Topinka was a former state treasurer and Illinois GOP chairwoman.   But she was also a social moderate.  She built support among minorities and in the gay community. 

She talked about an effort to do the same for the Republican party back in 2003.

"Part of it is me," she said.  "I just don't hate anybody.  I'm not a hater.  I have a really big tent.  I want everybody in here. We're not letting anybody off the hook.  We're going in here like Star Trek, (where) no people have ever gone before, man.  We're not letting anyone get past us."

Equality Illinois says in a Wednesday statement that Topinka demonstrated  political labels shouldn't be a barrier to reaching out to all citizens. 

CEO Bernard Cherkasov called Topinka a leader in supporting issues important to lesbian, gay, bisexual and transgender Illinoisans.

He said she endorsed same-sex marriage in Illinois and even offered to be a flower girl for any same-sex couple that would have her.

President Barack Obama says Judy Baar Topinka was "an institution in Illinois politics.''
 
Obama says he got to see Topinka's fierce advocacy for her constituents when she was state treasurer. He was a member of the Illinois General Assembly.
 
Obama also says Topinka was "blunt, pragmatic, unfailingly cheerful and energetic.'' He also says she was "always willing to put politics aside to find commonsense solutions that made a difference for the people of Illinois.''

With Topinka's passing, it would seem the next step is for Governor Quinn to appoint a successor.  But election officials are unsure about the process.

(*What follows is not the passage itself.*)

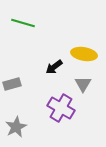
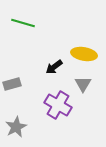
purple cross: moved 3 px left, 3 px up
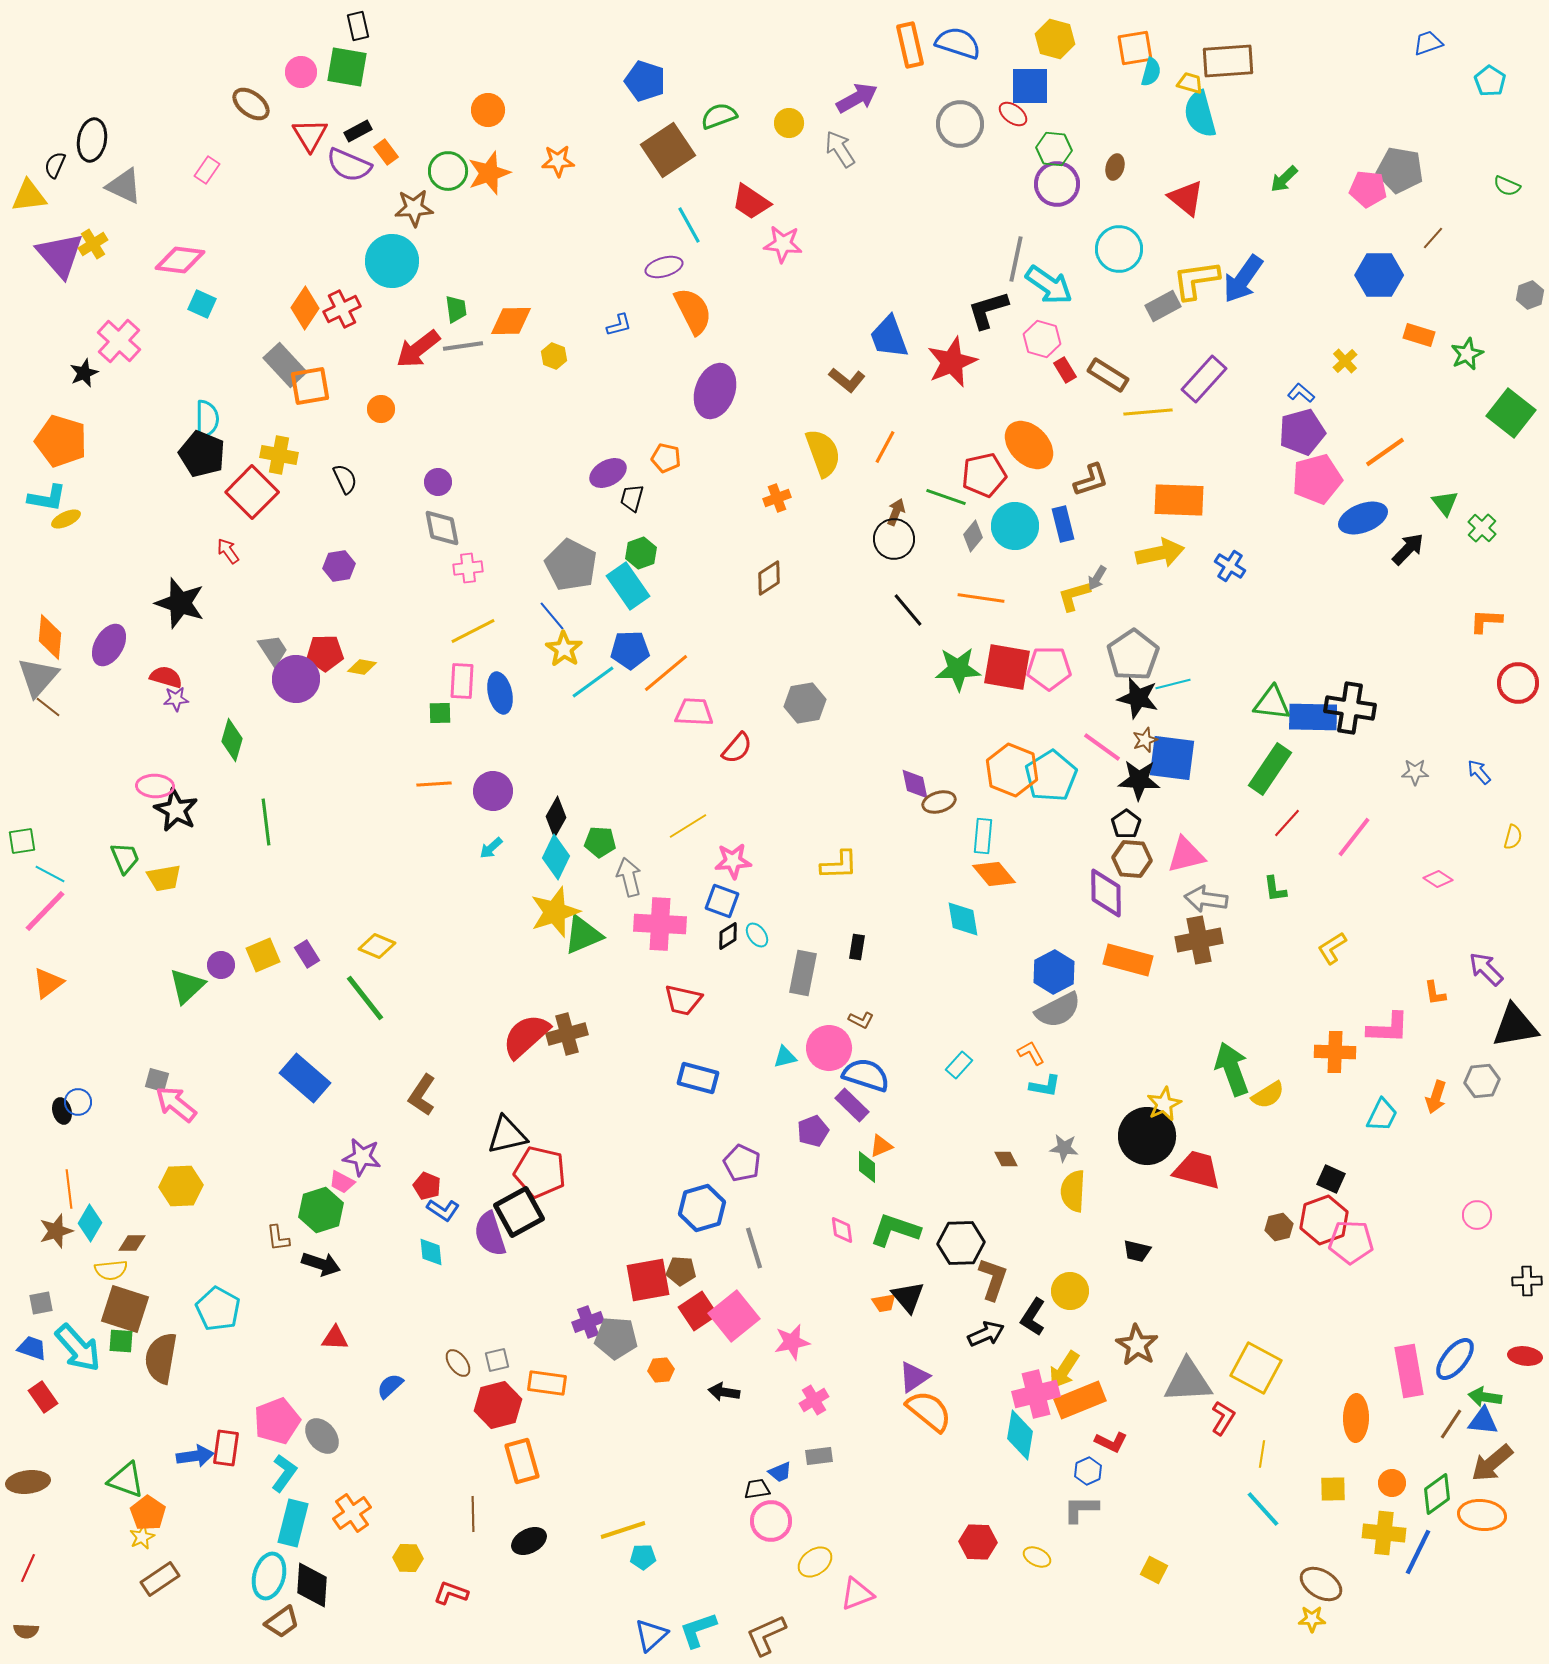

The constitution says the governor would choose someone to fill out the term until the next election. Except the term ends January 12 and an election has already been held.  

State Board of Elections Director Rupert Borgsmiller said they are not sure how to handle it.

"Nobody knows at this point by looking at the  constitution and the election code itself", he said.

For now, the Attorney General Says Governor Quinn can name a successor, but it's uncertain if that appointment will be for a month, or for four years and a month.

The attorney general is reviewing the matter.